[Start of Attachment]

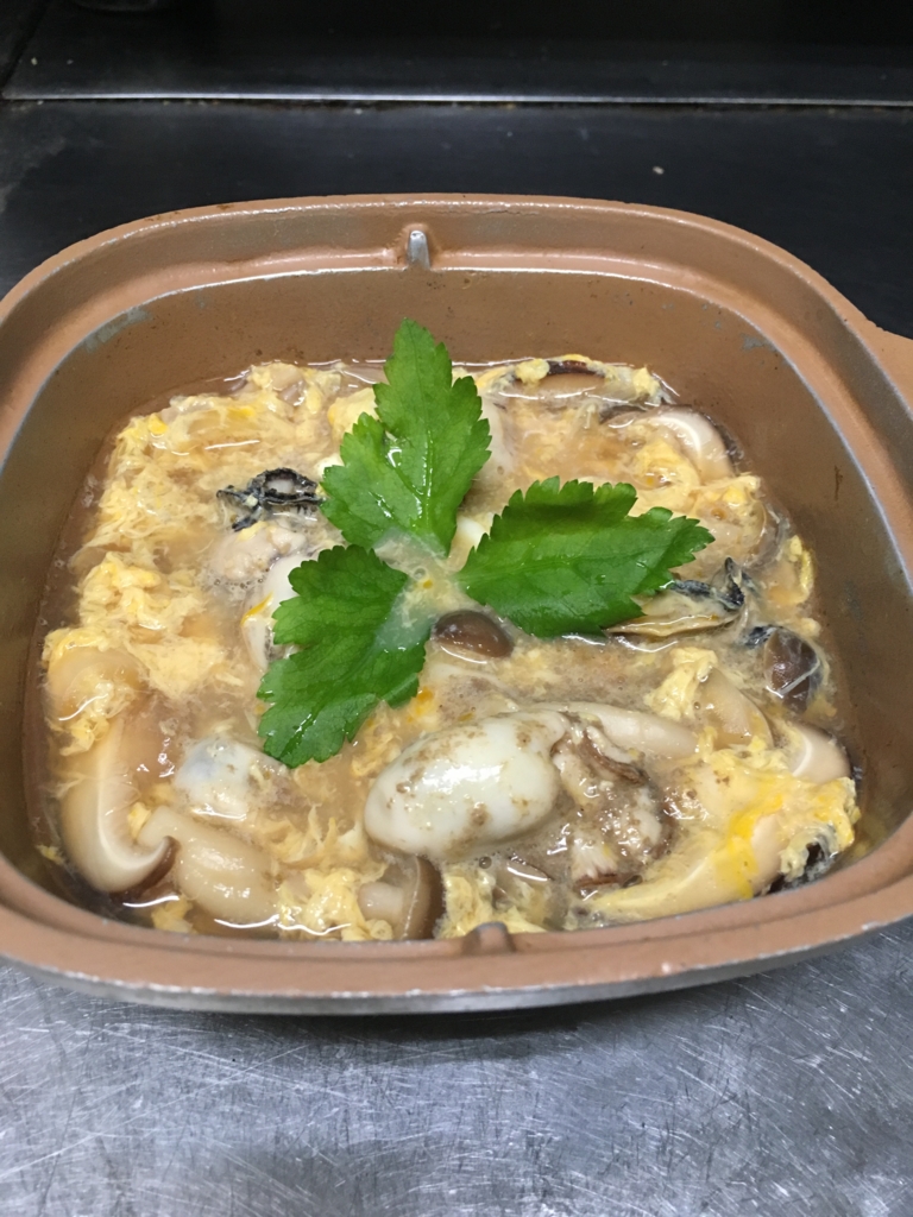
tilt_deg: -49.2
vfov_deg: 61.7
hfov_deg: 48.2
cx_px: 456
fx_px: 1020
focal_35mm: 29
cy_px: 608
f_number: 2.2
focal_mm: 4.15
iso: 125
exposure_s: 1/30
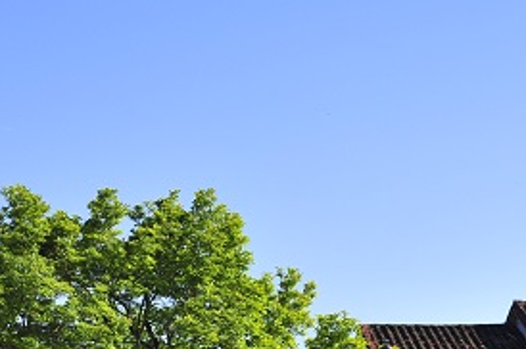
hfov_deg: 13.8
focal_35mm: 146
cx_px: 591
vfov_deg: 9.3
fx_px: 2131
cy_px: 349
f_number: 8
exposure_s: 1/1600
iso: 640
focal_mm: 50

[End of Attachment]

### [ABOUT THIS TASK]
Reproduce each entry word for word and cut the images.

### [SOLUTION FOR THIS EXERCISE]
tilt_deg: -49.2
vfov_deg: 61.7
hfov_deg: 48.2
cx_px: 456
fx_px: 1020
focal_35mm: 29
cy_px: 608
f_number: 2.2
focal_mm: 4.15
iso: 125
exposure_s: 1/30
hfov_deg: 13.8
focal_35mm: 146
cx_px: 591
vfov_deg: 9.3
fx_px: 2131
cy_px: 349
f_number: 8
exposure_s: 1/1600
iso: 640
focal_mm: 50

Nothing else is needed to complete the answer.